[Data items]
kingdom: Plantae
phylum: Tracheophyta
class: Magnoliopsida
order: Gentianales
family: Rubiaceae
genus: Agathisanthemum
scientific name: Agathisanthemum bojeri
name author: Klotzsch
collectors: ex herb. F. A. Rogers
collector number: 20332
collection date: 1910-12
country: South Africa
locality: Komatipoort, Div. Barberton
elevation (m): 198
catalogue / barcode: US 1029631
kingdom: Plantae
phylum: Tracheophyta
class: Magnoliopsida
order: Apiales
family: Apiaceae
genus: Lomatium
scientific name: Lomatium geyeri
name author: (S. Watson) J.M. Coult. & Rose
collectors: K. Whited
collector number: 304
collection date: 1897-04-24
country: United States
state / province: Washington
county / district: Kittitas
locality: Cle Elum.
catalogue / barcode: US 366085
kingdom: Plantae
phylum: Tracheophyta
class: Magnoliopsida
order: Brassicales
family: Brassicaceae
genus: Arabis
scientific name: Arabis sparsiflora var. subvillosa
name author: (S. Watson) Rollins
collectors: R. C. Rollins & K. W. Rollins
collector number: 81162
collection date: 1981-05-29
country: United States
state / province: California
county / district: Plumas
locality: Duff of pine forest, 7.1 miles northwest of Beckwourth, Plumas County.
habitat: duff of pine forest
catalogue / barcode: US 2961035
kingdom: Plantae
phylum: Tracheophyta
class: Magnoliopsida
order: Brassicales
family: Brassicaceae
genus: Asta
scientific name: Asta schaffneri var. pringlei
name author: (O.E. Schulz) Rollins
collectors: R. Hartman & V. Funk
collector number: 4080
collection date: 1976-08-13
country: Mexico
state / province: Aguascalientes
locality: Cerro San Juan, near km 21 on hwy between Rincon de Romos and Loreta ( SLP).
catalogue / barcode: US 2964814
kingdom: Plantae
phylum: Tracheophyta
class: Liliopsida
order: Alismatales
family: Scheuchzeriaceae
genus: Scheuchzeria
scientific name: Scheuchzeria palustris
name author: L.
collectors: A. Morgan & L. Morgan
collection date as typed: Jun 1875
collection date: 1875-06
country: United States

## Goal
Copy these lines out word for word, covering all of the data.

## Completed exercise
kingdom: Plantae
phylum: Tracheophyta
class: Magnoliopsida
order: Gentianales
family: Rubiaceae
genus: Agathisanthemum
scientific name: Agathisanthemum bojeri
name author: Klotzsch
collectors: ex herb. F. A. Rogers
collector number: 20332
collection date: 1910-12
country: South Africa
locality: Komatipoort, Div. Barberton
elevation (m): 198
catalogue / barcode: US 1029631
kingdom: Plantae
phylum: Tracheophyta
class: Magnoliopsida
order: Apiales
family: Apiaceae
genus: Lomatium
scientific name: Lomatium geyeri
name author: (S. Watson) J.M. Coult. & Rose
collectors: K. Whited
collector number: 304
collection date: 1897-04-24
country: United States
state / province: Washington
county / district: Kittitas
locality: Cle Elum.
catalogue / barcode: US 366085
kingdom: Plantae
phylum: Tracheophyta
class: Magnoliopsida
order: Brassicales
family: Brassicaceae
genus: Arabis
scientific name: Arabis sparsiflora var. subvillosa
name author: (S. Watson) Rollins
collectors: R. C. Rollins & K. W. Rollins
collector number: 81162
collection date: 1981-05-29
country: United States
state / province: California
county / district: Plumas
locality: Duff of pine forest, 7.1 miles northwest of Beckwourth, Plumas County.
habitat: duff of pine forest
catalogue / barcode: US 2961035
kingdom: Plantae
phylum: Tracheophyta
class: Magnoliopsida
order: Brassicales
family: Brassicaceae
genus: Asta
scientific name: Asta schaffneri var. pringlei
name author: (O.E. Schulz) Rollins
collectors: R. Hartman & V. Funk
collector number: 4080
collection date: 1976-08-13
country: Mexico
state / province: Aguascalientes
locality: Cerro San Juan, near km 21 on hwy between Rincon de Romos and Loreta ( SLP).
catalogue / barcode: US 2964814
kingdom: Plantae
phylum: Tracheophyta
class: Liliopsida
order: Alismatales
family: Scheuchzeriaceae
genus: Scheuchzeria
scientific name: Scheuchzeria palustris
name author: L.
collectors: A. Morgan & L. Morgan
collection date as typed: Jun 1875
collection date: 1875-06
country: United States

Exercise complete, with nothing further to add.